Anthropic has updated its AI assistant Claude with yet another feature upgrade, this time allowing it to render data visualizations, interactive user interfaces, and architectural diagrams directly within a dedicated pane next to the chat history.
Claude will now automatically recognise when a user might need a visual or interactive element, like an SVG vector graphic, a complex chart, or a functional React component, without even explicit requests. Rather than just returning the underlying code, the system’s backend will execute and translate that code on the fly. Users would be immediately presented with the rendered, interactive result. The feature is enabled by default on the free as well as paid subscriptions.
Here"s an example that shows an interactive periodic table visualisation, which a user can click around for more details:
The company notes that these visuals are rather evolving and continuously changing as the conversation carries on, which is different from its Artifacts feature, which is more of a permanent document designed by Claude.
Anthropic has been on a roll lately with a lot of improvements to Claude, which may partly be due to stiff competition from other AI products like ChatGPT and Gemini.

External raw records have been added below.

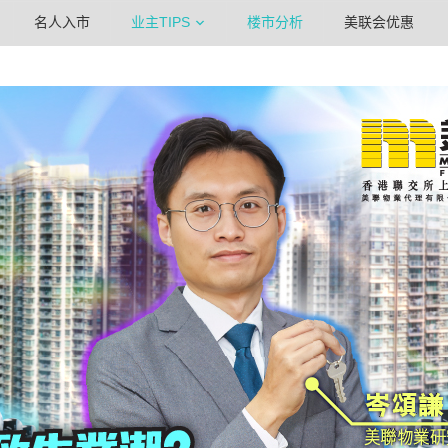
名人入市
业主TIPS
楼市分析
美联会优惠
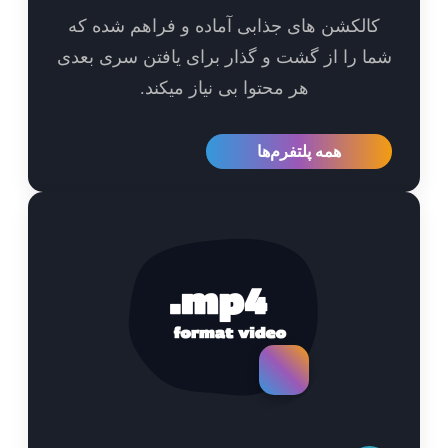
الکشن های جذابی آماده و فراهم شده که
ا را از گشت و گذار برای یافتن سری بعدی
هر محتوا بی نیاز میکند.
همه پلتفرم‌ها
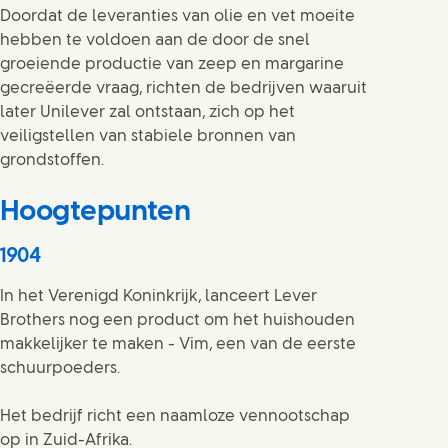
Doordat de leveranties van olie en vet moeite
hebben te voldoen aan de door de snel
groeiende productie van zeep en margarine
gecreëerde vraag, richten de bedrijven waaruit
later Unilever zal ontstaan, zich op het
veiligstellen van stabiele bronnen van
grondstoffen.
Hoogtepunten
1904
In het Verenigd Koninkrijk, lanceert Lever
Brothers nog een product om het huishouden
makkelijker te maken - Vim, een van de eerste
schuurpoeders.
Het bedrijf richt een naamloze vennootschap
op in Zuid-Afrika.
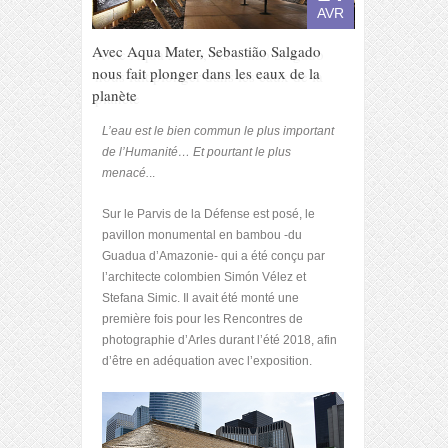
AVR
Avec Aqua Mater, Sebastião Salgado
nous fait plonger dans les eaux de la
planète
L’eau est le bien commun le plus important
de l’Humanité… Et pourtant le plus
menacé.
..
Sur le Parvis de la Défense est posé, le
pavillon monumental en bambou -du
Guadua d’Amazonie- qui a été conçu par
l’architecte colombien Simón Vélez et
Stefana Simic. Il avait été monté une
première fois pour les Rencontres de
photographie d’Arles durant l’été 2018, afin
d’être en adéquation avec l’exposition.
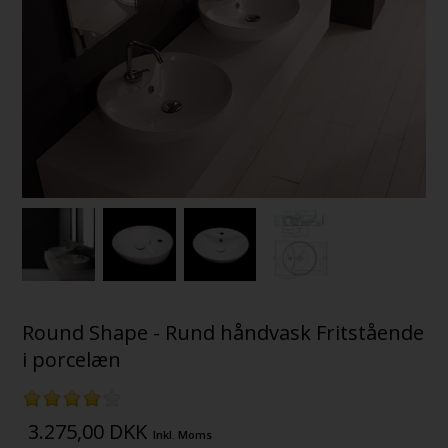
Round Shape - Rund håndvask Fritstående
i porcelæn
3.275,00
DKK
Inkl. Moms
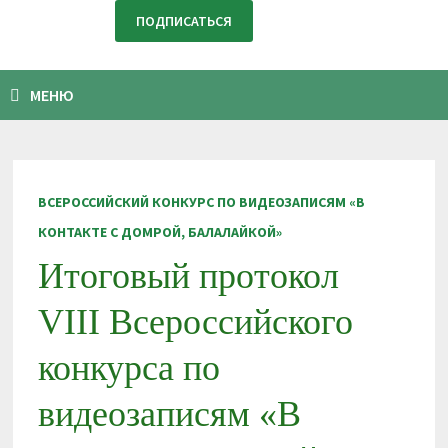
МЕНЮ
ВСЕРОССИЙСКИЙ КОНКУРС ПО ВИДЕОЗАПИСЯМ «В
КОНТАКТЕ С ДОМРОЙ, БАЛАЛАЙКОЙ»
Итоговый протокол
VIII Всероссийского
конкурса по
видеозаписям «В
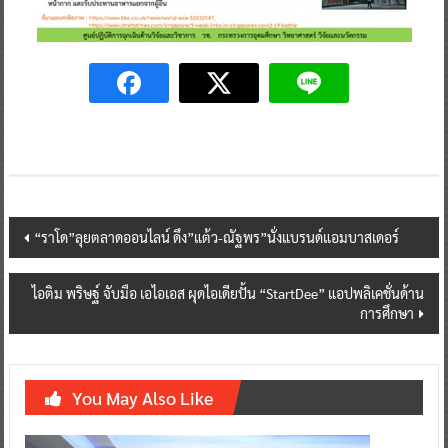
Post
“ราโด”ลุยตลาดออนไลน์ ดึง”แต้ว-ณัฐพร”นั่งแบรนด์แอมบาสเดอร์
navigation
ไอติม พริษฐ์ จับมือ เอไอเอส ผุดไอเดียปั้น “StartDee” แอปพลิเคชั่นด้าน
การศึกษา
You May Also Like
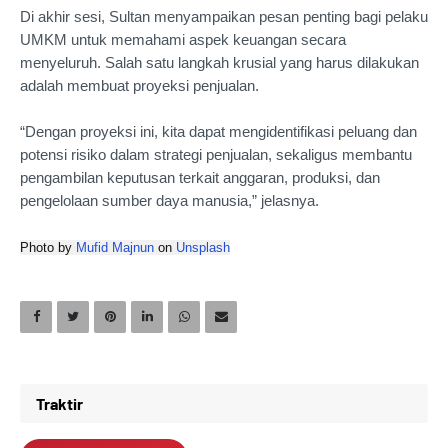
Di akhir sesi, Sultan menyampaikan pesan penting bagi pelaku
UMKM untuk memahami aspek keuangan secara
menyeluruh. Salah satu langkah krusial yang harus dilakukan
adalah membuat proyeksi penjualan.
“Dengan proyeksi ini, kita dapat mengidentifikasi peluang dan
potensi risiko dalam strategi penjualan, sekaligus membantu
pengambilan keputusan terkait anggaran, produksi, dan
pengelolaan sumber daya manusia,” jelasnya.
Photo by
Mufid Majnun
on
Unsplash
Traktir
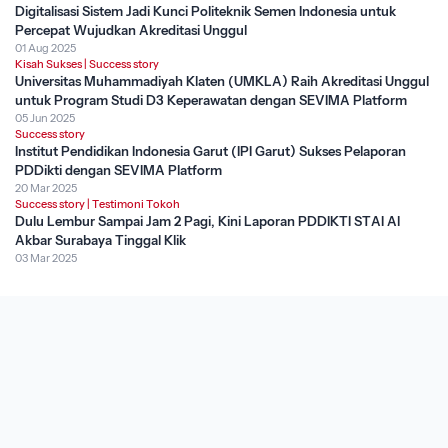
Digitalisasi Sistem Jadi Kunci Politeknik Semen Indonesia untuk
Percepat Wujudkan Akreditasi Unggul
01 Aug 2025
Kisah Sukses
|
Success story
Universitas Muhammadiyah Klaten (UMKLA) Raih Akreditasi Unggul
untuk Program Studi D3 Keperawatan dengan SEVIMA Platform
05 Jun 2025
Success story
Institut Pendidikan Indonesia Garut (IPI Garut) Sukses Pelaporan
PDDikti dengan SEVIMA Platform
20 Mar 2025
Success story
|
Testimoni Tokoh
Dulu Lembur Sampai Jam 2 Pagi, Kini Laporan PDDIKTI STAI Al
Akbar Surabaya Tinggal Klik
03 Mar 2025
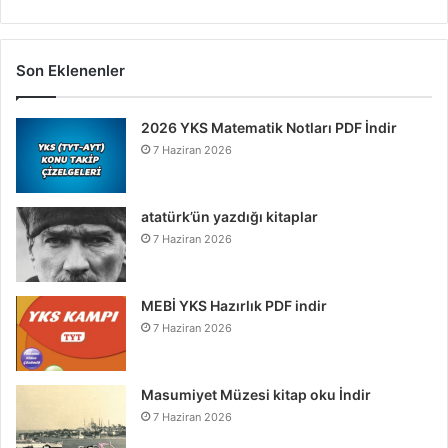
Son Eklenenler
2026 YKS Matematik Notları PDF İndir
7 Haziran 2026
atatürk’ün yazdığı kitaplar
7 Haziran 2026
MEBİ YKS Hazırlık PDF indir
7 Haziran 2026
Masumiyet Müzesi kitap oku İndir
7 Haziran 2026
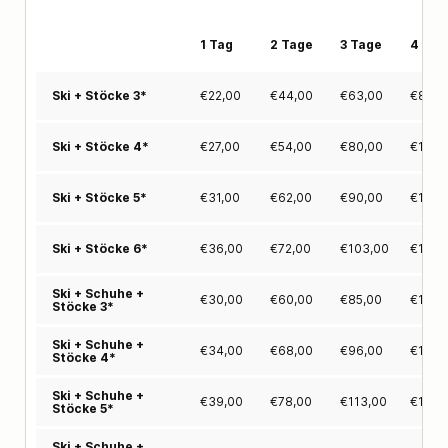
1 Tag
2 Tage
3 Tage
4 Tag
€
22,00
€
44,00
€
63,00
€
81,0
Ski + Stöcke 3*
€
27,00
€
54,00
€
80,00
€
101,
Ski + Stöcke 4*
€
31,00
€
62,00
€
90,00
€
115,
Ski + Stöcke 5*
€
36,00
€
72,00
€
103,00
€
136,
Ski + Stöcke 6*
Ski + Schuhe +
€
30,00
€
60,00
€
85,00
€
108,
Stöcke 3*
Ski + Schuhe +
€
34,00
€
68,00
€
96,00
€
125,
Stöcke 4*
Ski + Schuhe +
€
39,00
€
78,00
€
113,00
€
144,
Stöcke 5*
Ski + Schuhe +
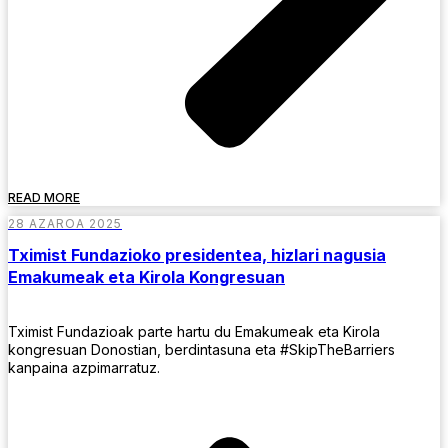
READ MORE
28 AZAROA 2025
Tximist Fundazioko presidentea, hizlari nagusia
Emakumeak eta Kirola Kongresuan
Tximist Fundazioak parte hartu du Emakumeak eta Kirola
kongresuan Donostian, berdintasuna eta #SkipTheBarriers
kanpaina azpimarratuz.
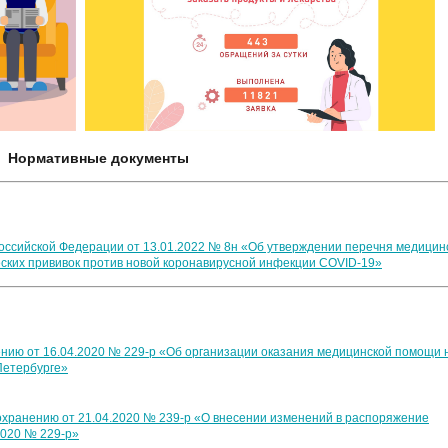
Нормативные документы
оссийской Федерации от 13.01.2022 № 8н «Об утверждении перечня медицин
ских прививок против новой коронавирусной инфекции СОVID-19»
нию от 16.04.2020 № 229-р «Об организации оказания медицинской помощи 
Петербурге»
хранению от 21.04.2020 № 239-р «О внесении изменений в распоряжение
2020 № 229-р»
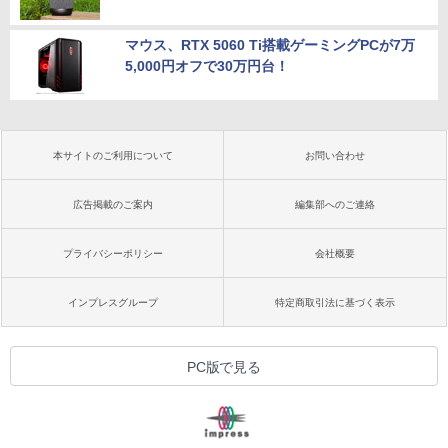
マウス、RTX 5060 Ti搭載ゲーミングPCが7万
5,000円オフで30万円台！
本サイトのご利用について
お問い合わせ
広告掲載のご案内
編集部へのご連絡
プライバシーポリシー
会社概要
インプレスグループ
特定商取引法に基づく表示
PC版で見る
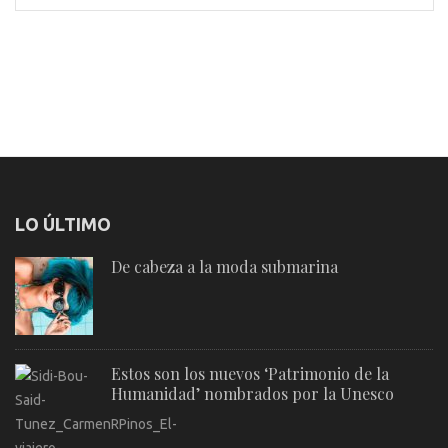
LO ÚLTIMO
De cabeza a la moda submarina
Estos son los nuevos ‘Patrimonio de la
Humanidad’ nombrados por la Unesco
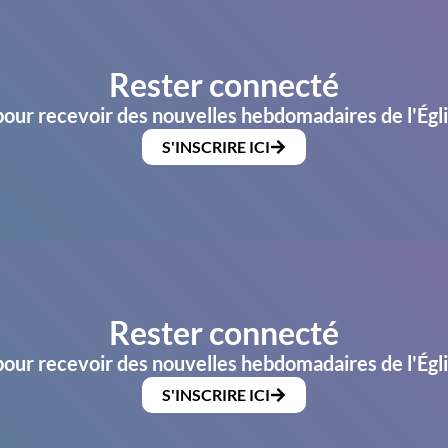
Rester connecté
pour recevoir des nouvelles hebdomadaires de l'Égl
S'INSCRIRE ICI
Rester connecté
pour recevoir des nouvelles hebdomadaires de l'Égl
S'INSCRIRE ICI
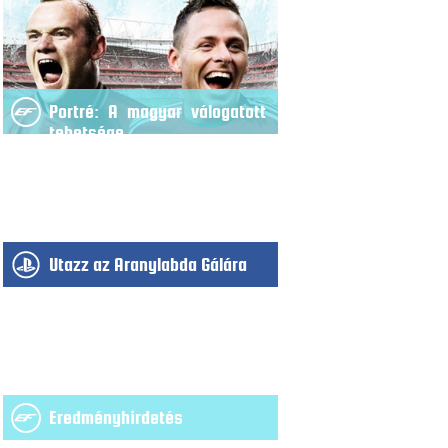
Portré: A magyar válogatott
tehetsége
Utazz az Aranylabda Gálára
Eredményhirdetés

Last week, OpenAI released GPT-5.4, which outperformed Claude Opus 4.6 in many benchmarks and brought significant improvements to its developer tool Codex, giving Claude Code a run for its money.
Other than this update, Anthropic added that it is bringing a broader change in visual style to Claude. For example, recipes now show ingredients and steps, and Claude also provides a visual when users ask it for the weather.
It should be noted that while OpenAI, Google, and even Grok from xAI all have image generation models, the feature above is the closest Anthropic has ever come to for generating visualisations natively, and still doesn"t have a full image generation model at all.